[GIVEN DATA Boundary: Start]

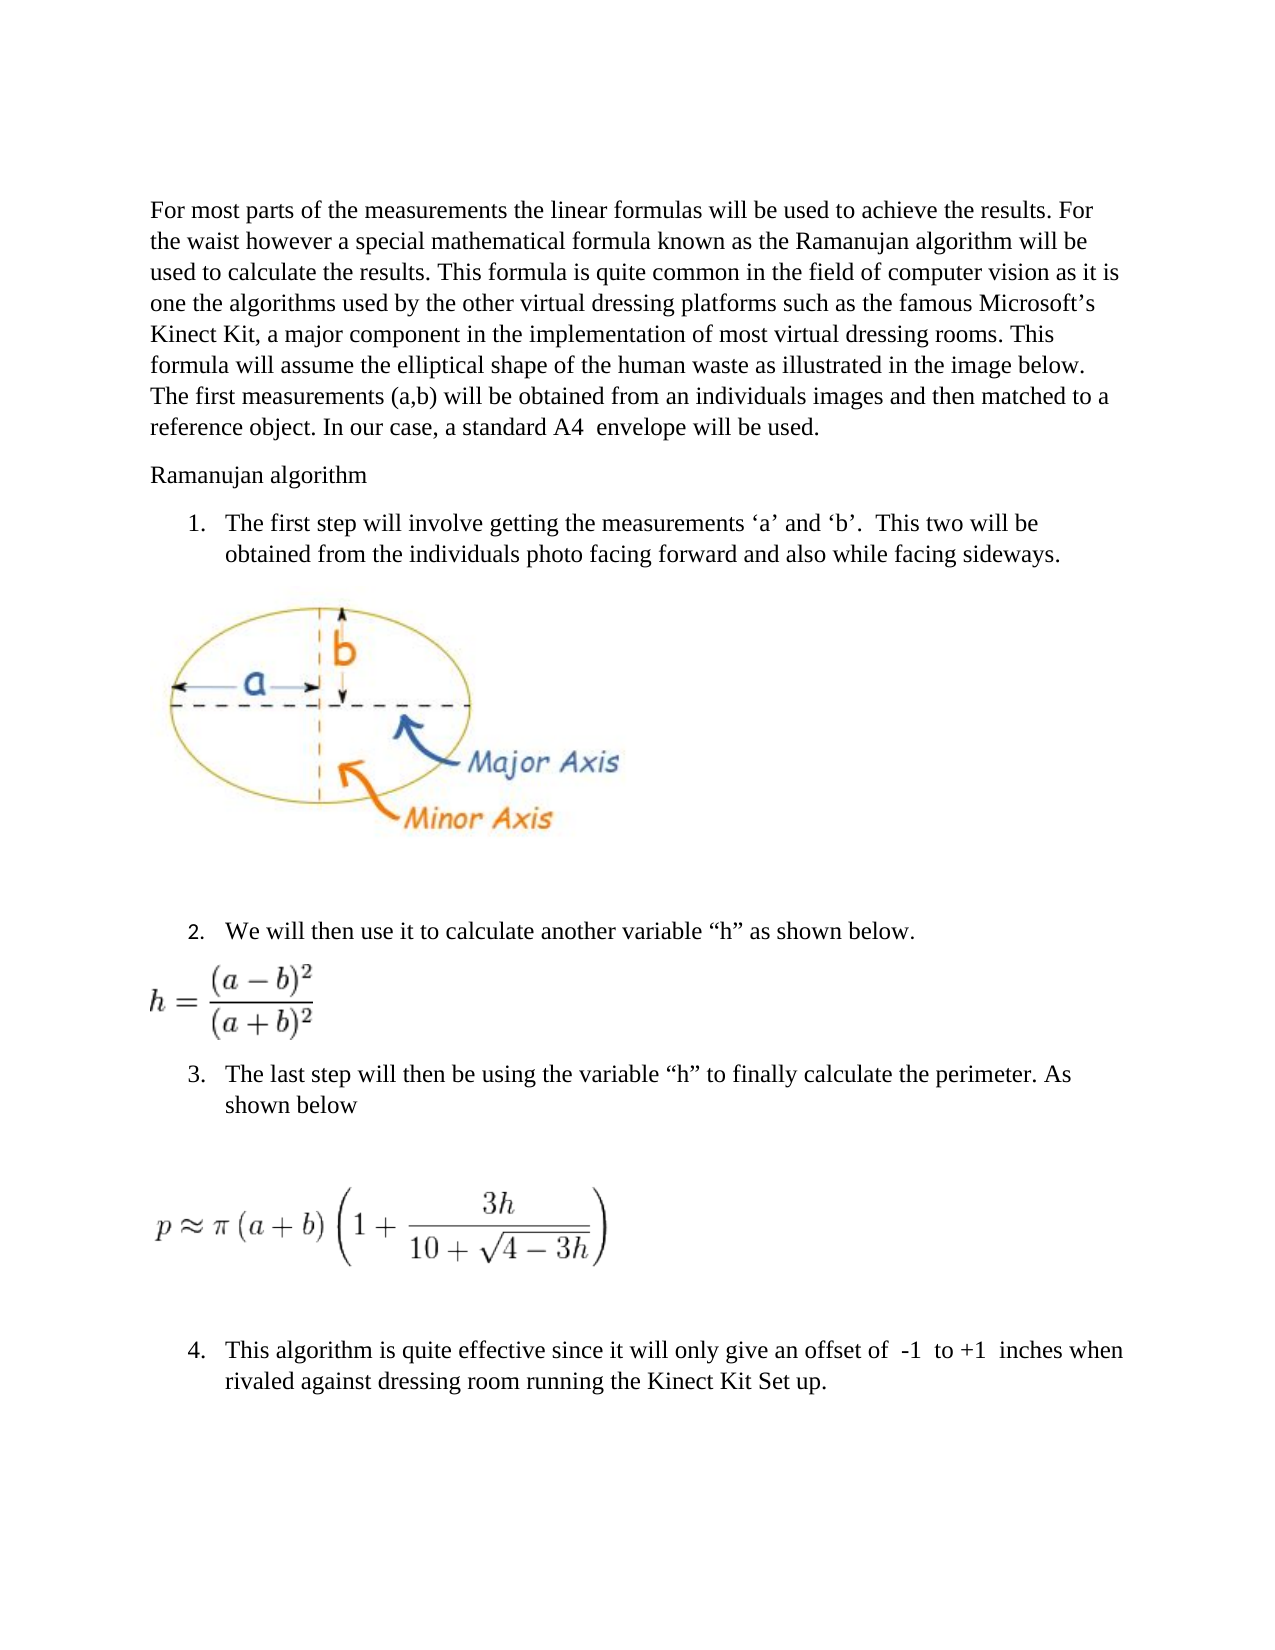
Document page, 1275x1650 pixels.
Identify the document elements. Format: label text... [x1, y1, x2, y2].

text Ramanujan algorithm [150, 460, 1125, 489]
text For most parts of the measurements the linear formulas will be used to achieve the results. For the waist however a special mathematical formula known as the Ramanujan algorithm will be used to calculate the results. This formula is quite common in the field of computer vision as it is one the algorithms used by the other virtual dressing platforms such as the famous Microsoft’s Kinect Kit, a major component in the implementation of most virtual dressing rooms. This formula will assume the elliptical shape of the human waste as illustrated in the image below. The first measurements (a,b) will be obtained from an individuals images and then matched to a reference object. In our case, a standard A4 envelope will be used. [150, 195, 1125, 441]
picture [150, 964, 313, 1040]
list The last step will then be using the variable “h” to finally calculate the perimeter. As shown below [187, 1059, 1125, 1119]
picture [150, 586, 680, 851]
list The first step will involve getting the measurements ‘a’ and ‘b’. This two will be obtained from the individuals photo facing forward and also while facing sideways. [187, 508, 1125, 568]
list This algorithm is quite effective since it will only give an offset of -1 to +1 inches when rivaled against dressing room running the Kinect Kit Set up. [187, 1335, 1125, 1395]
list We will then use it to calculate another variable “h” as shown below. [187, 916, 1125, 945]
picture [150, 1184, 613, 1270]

[GIVEN DATA Boundary: End]

When you retype the records, keep every word exactly as written and exclude the pictures.

SOLUTION TO THIS EXERCISE =
Document page, 1275x1650 pixels.
Identify the document elements. Format: label text... [x1, y1, x2, y2].

text Ramanujan algorithm [150, 460, 1125, 489]
text For most parts of the measurements the linear formulas will be used to achieve the results. For the waist however a special mathematical formula known as the Ramanujan algorithm will be used to calculate the results. This formula is quite common in the field of computer vision as it is one the algorithms used by the other virtual dressing platforms such as the famous Microsoft’s Kinect Kit, a major component in the implementation of most virtual dressing rooms. This formula will assume the elliptical shape of the human waste as illustrated in the image below. The first measurements (a,b) will be obtained from an individuals images and then matched to a reference object. In our case, a standard A4 envelope will be used. [150, 195, 1125, 441]
picture [150, 964, 313, 1040]
list The last step will then be using the variable “h” to finally calculate the perimeter. As shown below [187, 1059, 1125, 1119]
picture [150, 586, 680, 851]
list The first step will involve getting the measurements ‘a’ and ‘b’. This two will be obtained from the individuals photo facing forward and also while facing sideways. [187, 508, 1125, 568]
list This algorithm is quite effective since it will only give an offset of -1 to +1 inches when rivaled against dressing room running the Kinect Kit Set up. [187, 1335, 1125, 1395]
list We will then use it to calculate another variable “h” as shown below. [187, 916, 1125, 945]
picture [150, 1184, 613, 1270]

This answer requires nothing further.